__TO DO__. Copy each line below that includes "lines".

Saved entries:
----------
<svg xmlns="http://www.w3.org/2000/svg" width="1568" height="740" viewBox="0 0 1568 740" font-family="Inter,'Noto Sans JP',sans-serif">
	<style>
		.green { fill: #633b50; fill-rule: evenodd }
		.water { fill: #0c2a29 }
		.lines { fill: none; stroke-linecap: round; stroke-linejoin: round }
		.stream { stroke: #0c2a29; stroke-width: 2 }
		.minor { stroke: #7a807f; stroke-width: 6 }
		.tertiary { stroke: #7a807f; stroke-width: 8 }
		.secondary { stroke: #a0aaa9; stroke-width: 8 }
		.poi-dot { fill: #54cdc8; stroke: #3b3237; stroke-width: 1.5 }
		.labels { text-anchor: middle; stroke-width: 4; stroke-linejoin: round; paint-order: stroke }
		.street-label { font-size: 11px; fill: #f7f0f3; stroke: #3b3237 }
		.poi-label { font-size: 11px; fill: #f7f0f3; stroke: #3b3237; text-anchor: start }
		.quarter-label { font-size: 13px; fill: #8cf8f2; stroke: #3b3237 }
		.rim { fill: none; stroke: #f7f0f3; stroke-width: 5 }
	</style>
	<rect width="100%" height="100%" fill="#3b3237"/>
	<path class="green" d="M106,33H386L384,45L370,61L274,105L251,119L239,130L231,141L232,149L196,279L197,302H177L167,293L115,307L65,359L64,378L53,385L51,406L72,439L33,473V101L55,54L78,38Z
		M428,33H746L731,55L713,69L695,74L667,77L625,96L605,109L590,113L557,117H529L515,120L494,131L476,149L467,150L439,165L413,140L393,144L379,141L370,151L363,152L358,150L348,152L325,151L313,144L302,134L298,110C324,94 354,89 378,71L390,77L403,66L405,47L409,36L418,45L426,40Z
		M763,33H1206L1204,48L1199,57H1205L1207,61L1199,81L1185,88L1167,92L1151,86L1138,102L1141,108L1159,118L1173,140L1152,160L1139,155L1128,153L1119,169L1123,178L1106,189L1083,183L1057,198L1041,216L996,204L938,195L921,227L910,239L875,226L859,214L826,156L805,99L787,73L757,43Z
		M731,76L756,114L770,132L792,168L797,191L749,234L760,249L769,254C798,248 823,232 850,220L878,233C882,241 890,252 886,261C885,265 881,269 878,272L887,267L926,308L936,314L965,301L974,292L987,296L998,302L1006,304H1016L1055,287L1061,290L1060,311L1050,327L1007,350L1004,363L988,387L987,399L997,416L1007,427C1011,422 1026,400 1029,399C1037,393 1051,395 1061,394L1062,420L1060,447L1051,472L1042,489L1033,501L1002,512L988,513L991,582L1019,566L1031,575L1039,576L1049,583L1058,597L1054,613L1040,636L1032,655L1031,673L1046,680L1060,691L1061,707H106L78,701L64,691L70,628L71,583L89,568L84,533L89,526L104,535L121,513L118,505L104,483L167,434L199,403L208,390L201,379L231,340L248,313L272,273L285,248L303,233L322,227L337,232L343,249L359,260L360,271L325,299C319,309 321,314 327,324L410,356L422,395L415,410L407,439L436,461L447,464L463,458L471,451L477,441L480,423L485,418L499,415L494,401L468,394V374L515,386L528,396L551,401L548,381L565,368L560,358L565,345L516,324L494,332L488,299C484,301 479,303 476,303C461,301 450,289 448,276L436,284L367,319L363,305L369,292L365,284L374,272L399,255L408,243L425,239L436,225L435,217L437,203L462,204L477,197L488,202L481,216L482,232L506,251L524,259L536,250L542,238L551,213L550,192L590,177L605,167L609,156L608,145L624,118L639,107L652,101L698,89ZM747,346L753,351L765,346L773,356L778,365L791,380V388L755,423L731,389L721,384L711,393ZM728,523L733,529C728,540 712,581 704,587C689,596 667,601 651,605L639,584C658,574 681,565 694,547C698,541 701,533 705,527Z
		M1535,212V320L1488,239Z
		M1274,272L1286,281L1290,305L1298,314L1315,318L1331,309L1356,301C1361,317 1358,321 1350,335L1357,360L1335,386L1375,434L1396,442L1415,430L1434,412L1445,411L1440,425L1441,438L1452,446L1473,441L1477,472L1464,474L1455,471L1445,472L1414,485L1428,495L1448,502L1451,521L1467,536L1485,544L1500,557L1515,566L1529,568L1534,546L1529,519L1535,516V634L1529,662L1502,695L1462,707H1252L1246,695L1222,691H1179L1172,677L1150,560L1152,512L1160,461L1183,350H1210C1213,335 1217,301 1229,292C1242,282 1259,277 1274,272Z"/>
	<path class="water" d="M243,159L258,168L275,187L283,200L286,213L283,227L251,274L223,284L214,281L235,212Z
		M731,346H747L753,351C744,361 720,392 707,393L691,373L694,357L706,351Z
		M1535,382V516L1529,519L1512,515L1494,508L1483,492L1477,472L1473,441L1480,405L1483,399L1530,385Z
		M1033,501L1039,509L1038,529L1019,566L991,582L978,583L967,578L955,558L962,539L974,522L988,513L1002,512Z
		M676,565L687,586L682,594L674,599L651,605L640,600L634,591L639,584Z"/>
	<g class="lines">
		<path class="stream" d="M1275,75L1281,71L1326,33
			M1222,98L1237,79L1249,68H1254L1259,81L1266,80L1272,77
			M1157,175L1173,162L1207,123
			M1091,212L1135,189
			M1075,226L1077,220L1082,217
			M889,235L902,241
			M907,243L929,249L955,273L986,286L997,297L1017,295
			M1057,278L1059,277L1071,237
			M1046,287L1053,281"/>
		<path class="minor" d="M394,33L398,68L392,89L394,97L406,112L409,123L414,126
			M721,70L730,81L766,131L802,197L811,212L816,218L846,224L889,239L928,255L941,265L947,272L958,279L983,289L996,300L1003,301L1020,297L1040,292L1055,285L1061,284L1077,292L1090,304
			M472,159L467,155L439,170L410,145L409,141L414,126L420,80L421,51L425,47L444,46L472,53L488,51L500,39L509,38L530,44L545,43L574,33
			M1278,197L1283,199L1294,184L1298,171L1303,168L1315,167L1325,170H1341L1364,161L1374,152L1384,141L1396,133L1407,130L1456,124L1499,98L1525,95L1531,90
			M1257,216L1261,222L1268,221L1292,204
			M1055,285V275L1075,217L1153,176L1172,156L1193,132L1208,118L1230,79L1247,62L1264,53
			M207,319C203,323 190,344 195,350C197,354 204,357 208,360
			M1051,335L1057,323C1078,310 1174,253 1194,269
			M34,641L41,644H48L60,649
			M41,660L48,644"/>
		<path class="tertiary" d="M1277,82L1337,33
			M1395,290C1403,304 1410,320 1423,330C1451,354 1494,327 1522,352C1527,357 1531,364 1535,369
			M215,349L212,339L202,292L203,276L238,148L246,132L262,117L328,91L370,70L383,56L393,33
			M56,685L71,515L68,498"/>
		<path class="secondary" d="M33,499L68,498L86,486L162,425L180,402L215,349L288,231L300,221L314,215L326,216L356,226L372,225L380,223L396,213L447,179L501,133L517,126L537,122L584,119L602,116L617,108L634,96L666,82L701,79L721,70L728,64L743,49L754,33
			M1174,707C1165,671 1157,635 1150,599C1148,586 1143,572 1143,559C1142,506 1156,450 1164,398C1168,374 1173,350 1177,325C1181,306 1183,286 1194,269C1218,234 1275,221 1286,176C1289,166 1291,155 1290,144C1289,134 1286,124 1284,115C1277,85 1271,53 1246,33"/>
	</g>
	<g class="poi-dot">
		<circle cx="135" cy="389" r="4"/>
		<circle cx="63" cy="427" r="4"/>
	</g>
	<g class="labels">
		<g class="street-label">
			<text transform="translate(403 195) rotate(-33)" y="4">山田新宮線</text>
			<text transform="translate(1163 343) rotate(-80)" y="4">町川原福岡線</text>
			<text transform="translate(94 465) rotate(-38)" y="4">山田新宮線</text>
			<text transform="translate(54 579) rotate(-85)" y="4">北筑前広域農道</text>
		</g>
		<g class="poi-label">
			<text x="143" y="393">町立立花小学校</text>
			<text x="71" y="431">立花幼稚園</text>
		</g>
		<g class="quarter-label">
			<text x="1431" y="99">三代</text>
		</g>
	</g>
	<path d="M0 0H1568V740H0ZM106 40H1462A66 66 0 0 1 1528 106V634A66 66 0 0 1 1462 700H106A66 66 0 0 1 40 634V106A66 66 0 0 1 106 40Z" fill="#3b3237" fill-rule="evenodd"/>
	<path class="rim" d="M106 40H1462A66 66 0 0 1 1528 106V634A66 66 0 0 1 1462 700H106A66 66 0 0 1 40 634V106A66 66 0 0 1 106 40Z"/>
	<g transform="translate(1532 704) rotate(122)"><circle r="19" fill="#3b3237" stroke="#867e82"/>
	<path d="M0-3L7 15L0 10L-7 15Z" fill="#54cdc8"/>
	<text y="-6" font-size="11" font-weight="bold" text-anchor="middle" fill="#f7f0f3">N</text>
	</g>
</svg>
----------
__EXPECTED ANSWER__.
		.lines { fill: none; stroke-linecap: round; stroke-linejoin: round }
	<g class="lines">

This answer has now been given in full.